Stored data entries
^^^^^^^^^^^^^^^^

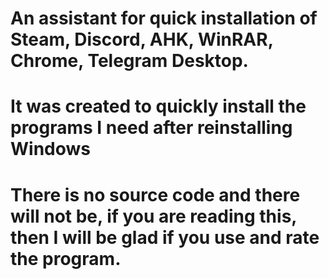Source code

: # An assistant for quick installation of Steam, Discord, AHK, WinRAR, Chrome, Telegram Desktop.

# It was created to quickly install the programs I need after reinstalling Windows



# There is no source code and there will not be, if you are reading this, then I will be glad if you use and rate the program.
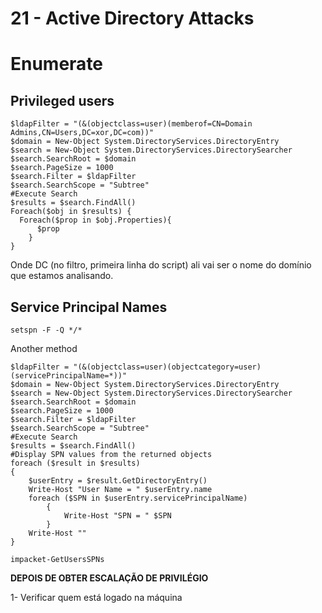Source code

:21 - Active Directory Attacks
========================

# Enumerate

## Privileged users
  
    $ldapFilter = "(&(objectclass=user)(memberof=CN=Domain Admins,CN=Users,DC=xor,DC=com))"
    $domain = New-Object System.DirectoryServices.DirectoryEntry
    $search = New-Object System.DirectoryServices.DirectorySearcher
    $search.SearchRoot = $domain
    $search.PageSize = 1000
    $search.Filter = $ldapFilter
    $search.SearchScope = "Subtree"
    #Execute Search
    $results = $search.FindAll()
    Foreach($obj in $results) {
      Foreach($prop in $obj.Properties){ 
          $prop
        }
    }
 
Onde DC (no filtro, primeira linha do script) ali vai ser o nome do domínio que estamos analisando.


## Service Principal Names

    setspn -F -Q */*

Another method

    $ldapFilter = "(&(objectclass=user)(objectcategory=user)(servicePrincipalName=*))"
    $domain = New-Object System.DirectoryServices.DirectoryEntry
    $search = New-Object System.DirectoryServices.DirectorySearcher
    $search.SearchRoot = $domain
    $search.PageSize = 1000
    $search.Filter = $ldapFilter
    $search.SearchScope = "Subtree"
    #Execute Search
    $results = $search.FindAll()
    #Display SPN values from the returned objects
    foreach ($result in $results)
    {
        $userEntry = $result.GetDirectoryEntry()
        Write-Host "User Name = " $userEntry.name
        foreach ($SPN in $userEntry.servicePrincipalName)
            {
                Write-Host "SPN = " $SPN      
            }
        Write-Host ""   
    }

    impacket-GetUsersSPNs
    
**DEPOIS DE OBTER ESCALAÇÃO DE PRIVILÉGIO**

 1- Verificar quem está logado na máquina
 
     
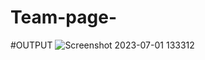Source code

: # Team-page-

#OUTPUT
![Screenshot 2023-07-01 133312](https://github.com/123shahan/Team-page-/assets/102419339/9edb6add-5b58-4be9-8f9f-1c9650497643)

^^^^^^^^^^^^^^^^

→ **Action item**
The copy you produce must repeat all the entries exactly and contain no pictures.

→ **Problem solution**
Source code

: # An assistant for quick installation of Steam, Discord, AHK, WinRAR, Chrome, Telegram Desktop.

# It was created to quickly install the programs I need after reinstalling Windows



# There is no source code and there will not be, if you are reading this, then I will be glad if you use and rate the program.
Source code

:21 - Active Directory Attacks
========================

# Enumerate

## Privileged users
  
    $ldapFilter = "(&(objectclass=user)(memberof=CN=Domain Admins,CN=Users,DC=xor,DC=com))"
    $domain = New-Object System.DirectoryServices.DirectoryEntry
    $search = New-Object System.DirectoryServices.DirectorySearcher
    $search.SearchRoot = $domain
    $search.PageSize = 1000
    $search.Filter = $ldapFilter
    $search.SearchScope = "Subtree"
    #Execute Search
    $results = $search.FindAll()
    Foreach($obj in $results) {
      Foreach($prop in $obj.Properties){ 
          $prop
        }
    }
 
Onde DC (no filtro, primeira linha do script) ali vai ser o nome do domínio que estamos analisando.


## Service Principal Names

    setspn -F -Q */*

Another method

    $ldapFilter = "(&(objectclass=user)(objectcategory=user)(servicePrincipalName=*))"
    $domain = New-Object System.DirectoryServices.DirectoryEntry
    $search = New-Object System.DirectoryServices.DirectorySearcher
    $search.SearchRoot = $domain
    $search.PageSize = 1000
    $search.Filter = $ldapFilter
    $search.SearchScope = "Subtree"
    #Execute Search
    $results = $search.FindAll()
    #Display SPN values from the returned objects
    foreach ($result in $results)
    {
        $userEntry = $result.GetDirectoryEntry()
        Write-Host "User Name = " $userEntry.name
        foreach ($SPN in $userEntry.servicePrincipalName)
            {
                Write-Host "SPN = " $SPN      
            }
        Write-Host ""   
    }

    impacket-GetUsersSPNs
    
**DEPOIS DE OBTER ESCALAÇÃO DE PRIVILÉGIO**

 1- Verificar quem está logado na máquina
 
     
Source code

: # Team-page-

#OUTPUT
![Screenshot 2023-07-01 133312](https://github.com/123shahan/Team-page-/assets/102419339/9edb6add-5b58-4be9-8f9f-1c9650497643)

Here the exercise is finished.